Looking to aviation for tips on reducing errors in radiology
Conversations around the “human factor” in radiology—basically, the impact people have by nature of who they are and what they do—mostly center around the context of reducing errors. However, if those conversations aren’t also focused on improving the quality of life for radiologists and technologists, then reducing errors may be impossible, says Grainne Murphy, a radiology consultant from University Hospitals Birmingham.
In a presentation given at the Radiological Society of North America (RSNA) conference in Chicago, Murphy reflected on how her own career led her to study what it means for a person to work in radiology, and how factors inside and outside of work impact performance.
“Why (did I become) interested in human factors?
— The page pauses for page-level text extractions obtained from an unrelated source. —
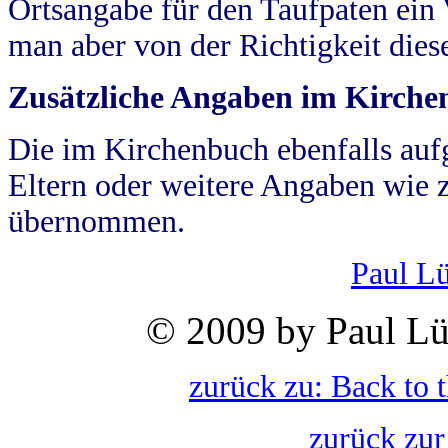
Ortsangabe für den Taufpaten ein
man aber von der Richtigkeit die
Zusätzliche Angaben im Kirch
Die im Kirchenbuch ebenfalls auf
Eltern oder weitere Angaben wie z
übernommen.
Paul L
© 2009 by Paul Lü
zurück zu: Back to 
zurück zur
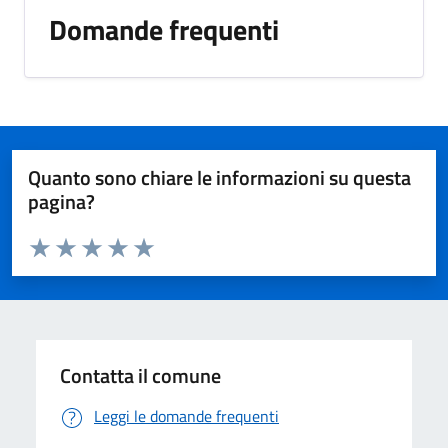
Domande frequenti
Quanto sono chiare le informazioni su questa
pagina?
Valuta da 1 a 5 stelle la pagina
Valuta 1 stelle su 5
Valuta 2 stelle su 5
Valuta 3 stelle su 5
Valuta 4 stelle su 5
Valuta 5 stelle su 5
Contatta il comune
Leggi le domande frequenti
Because every time I was shown an error, I thought I was the worst radiologist in the world. I wondered how I could be so stupid—and how could I miss such an obvious nodule,” she said. “And that became ... ‘What happened at that moment in time and how do I avoid doing the same thing next time?’"
Murphy took a look at aviation, using its extremely low rate of accidents (mainly plane crashes) as a metric for the level of success radiologists and techs should aim to achieve when reading reports and conducting scans. She also noted that, when airlines have some kind of accident, they’re typically attributed to human error.
How has the aviation industry worked to reduce these accidents over time? The same way radiology department leaders should, Murphy said, by looking at what “human factor” led to the incident occurring, be it a lack of communication, complacency, failure to work as a team, pressure, stress, lack of awareness—or something else related to how a person interacts with their job.
Murphy said airlines address these concerns by increasing pilot comfort, doing everything from improving chairs to ensuring they have the necessary resources to address issues in their personal lives, and conflicts they may have inside of work with their colleagues or employer.
“One of the things they do in aviation is look at the ‘I’m safe’ model of ‘are you fit to fly that day?’” she noted, spelling out that “I’m safe” is an acronym that stands for Illness, medication, stress, alcohol, fatigue, and emotions. Something as simple as ensuring a person is well fed and sober can mean the difference between life and death.
In healthcare, Murphy cites stress and burnout as major factors—but also, she thinks the understaffed, overworked hospital setting means clinicians tend to work while sick far too often. When a person’s body and brain are not functioning optimally, they’re simply going to make more mistakes.
“Again, we’re used to working longer hours—the work is overwhelming, and [that] can have the same impact as a blood-alcohol concentration of 0.1%, above the legal limit for driving in most states,” Murphy noted. “So, sometimes you just have to know when to pull back and take a break.”
While teleradiology, shorter shifts, and more days off all will improve the health and well-being of staff, Murphy suggested healthcare workers “just go for a nap, perhaps” and create a culture that values longer breaks.
Changing the culture at hospitals and health systems also is crucial to understanding the human factor and mitigating associated errors. Murphy recommends organizations aim for a “just culture,” where people are held accountable, but also rewarded and encouraged to simply do better.
“In your environment as well, it’s a just culture we should aim for. It’s difficult to have a ‘no blame’ culture, but in a ‘just culture’ you’re not blamed for an honest error, we just try to learn from a mistake,” she said. “But, [you’re] still held accountable if it’s a willful violation or gross negligence.”
Murphy’s presentation The Scope of Human Factors: What are They and Why are They Important? was part of a larger forum at RSNA focused on reducing errors in radiology.